_Problem to solve_:
Retype every entry in its entirety, without alteration.

*** Dataset excerpts ***

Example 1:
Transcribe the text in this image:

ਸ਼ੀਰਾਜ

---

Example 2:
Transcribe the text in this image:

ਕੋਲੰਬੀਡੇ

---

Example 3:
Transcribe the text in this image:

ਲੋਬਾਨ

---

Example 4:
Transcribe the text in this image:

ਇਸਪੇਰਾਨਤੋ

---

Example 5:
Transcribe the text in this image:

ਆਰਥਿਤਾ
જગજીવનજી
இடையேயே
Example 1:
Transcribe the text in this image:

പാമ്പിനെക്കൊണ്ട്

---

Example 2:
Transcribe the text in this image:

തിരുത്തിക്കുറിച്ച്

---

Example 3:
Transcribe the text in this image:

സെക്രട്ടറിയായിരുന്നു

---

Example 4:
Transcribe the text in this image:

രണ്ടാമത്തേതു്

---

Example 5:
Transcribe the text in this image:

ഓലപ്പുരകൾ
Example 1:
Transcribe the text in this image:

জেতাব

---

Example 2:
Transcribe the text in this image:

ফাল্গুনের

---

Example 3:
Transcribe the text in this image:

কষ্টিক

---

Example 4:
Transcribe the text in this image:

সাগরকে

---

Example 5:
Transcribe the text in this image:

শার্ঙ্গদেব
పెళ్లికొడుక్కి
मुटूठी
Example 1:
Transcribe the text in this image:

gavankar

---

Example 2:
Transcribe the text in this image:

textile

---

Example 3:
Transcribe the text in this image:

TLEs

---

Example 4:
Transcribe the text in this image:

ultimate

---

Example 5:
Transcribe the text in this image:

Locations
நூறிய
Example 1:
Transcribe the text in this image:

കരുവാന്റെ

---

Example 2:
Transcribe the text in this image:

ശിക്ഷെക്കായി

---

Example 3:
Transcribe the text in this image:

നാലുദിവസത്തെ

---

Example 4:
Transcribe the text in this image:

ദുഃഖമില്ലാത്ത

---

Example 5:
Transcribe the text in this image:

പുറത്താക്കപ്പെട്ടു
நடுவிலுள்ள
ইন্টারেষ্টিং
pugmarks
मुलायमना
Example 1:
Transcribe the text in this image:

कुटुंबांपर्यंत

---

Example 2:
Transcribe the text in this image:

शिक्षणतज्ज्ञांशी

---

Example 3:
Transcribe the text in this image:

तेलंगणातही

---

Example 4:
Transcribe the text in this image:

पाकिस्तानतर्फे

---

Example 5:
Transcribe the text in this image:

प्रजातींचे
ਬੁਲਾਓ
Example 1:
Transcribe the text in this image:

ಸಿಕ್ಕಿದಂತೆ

*** End of Dataset excerpts ***

_Response box_:
Example 1:
Transcribe the text in this image:

ਸ਼ੀਰਾਜ

---

Example 2:
Transcribe the text in this image:

ਕੋਲੰਬੀਡੇ

---

Example 3:
Transcribe the text in this image:

ਲੋਬਾਨ

---

Example 4:
Transcribe the text in this image:

ਇਸਪੇਰਾਨਤੋ

---

Example 5:
Transcribe the text in this image:

ਆਰਥਿਤਾ
જગજીવનજી
இடையேயே
Example 1:
Transcribe the text in this image:

പാമ്പിനെക്കൊണ്ട്

---

Example 2:
Transcribe the text in this image:

തിരുത്തിക്കുറിച്ച്

---

Example 3:
Transcribe the text in this image:

സെക്രട്ടറിയായിരുന്നു

---

Example 4:
Transcribe the text in this image:

രണ്ടാമത്തേതു്

---

Example 5:
Transcribe the text in this image:

ഓലപ്പുരകൾ
Example 1:
Transcribe the text in this image:

জেতাব

---

Example 2:
Transcribe the text in this image:

ফাল্গুনের

---

Example 3:
Transcribe the text in this image:

কষ্টিক

---

Example 4:
Transcribe the text in this image:

সাগরকে

---

Example 5:
Transcribe the text in this image:

শার্ঙ্গদেব
పెళ్లికొడుక్కి
मुटूठी
Example 1:
Transcribe the text in this image:

gavankar

---

Example 2:
Transcribe the text in this image:

textile

---

Example 3:
Transcribe the text in this image:

TLEs

---

Example 4:
Transcribe the text in this image:

ultimate

---

Example 5:
Transcribe the text in this image:

Locations
நூறிய
Example 1:
Transcribe the text in this image:

കരുവാന്റെ

---

Example 2:
Transcribe the text in this image:

ശിക്ഷെക്കായി

---

Example 3:
Transcribe the text in this image:

നാലുദിവസത്തെ

---

Example 4:
Transcribe the text in this image:

ദുഃഖമില്ലാത്ത

---

Example 5:
Transcribe the text in this image:

പുറത്താക്കപ്പെട്ടു
நடுவிலுள்ள
ইন্টারেষ্টিং
pugmarks
मुलायमना
Example 1:
Transcribe the text in this image:

कुटुंबांपर्यंत

---

Example 2:
Transcribe the text in this image:

शिक्षणतज्ज्ञांशी

---

Example 3:
Transcribe the text in this image:

तेलंगणातही

---

Example 4:
Transcribe the text in this image:

पाकिस्तानतर्फे

---

Example 5:
Transcribe the text in this image:

प्रजातींचे
ਬੁਲਾਓ
Example 1:
Transcribe the text in this image:

ಸಿಕ್ಕಿದಂತೆ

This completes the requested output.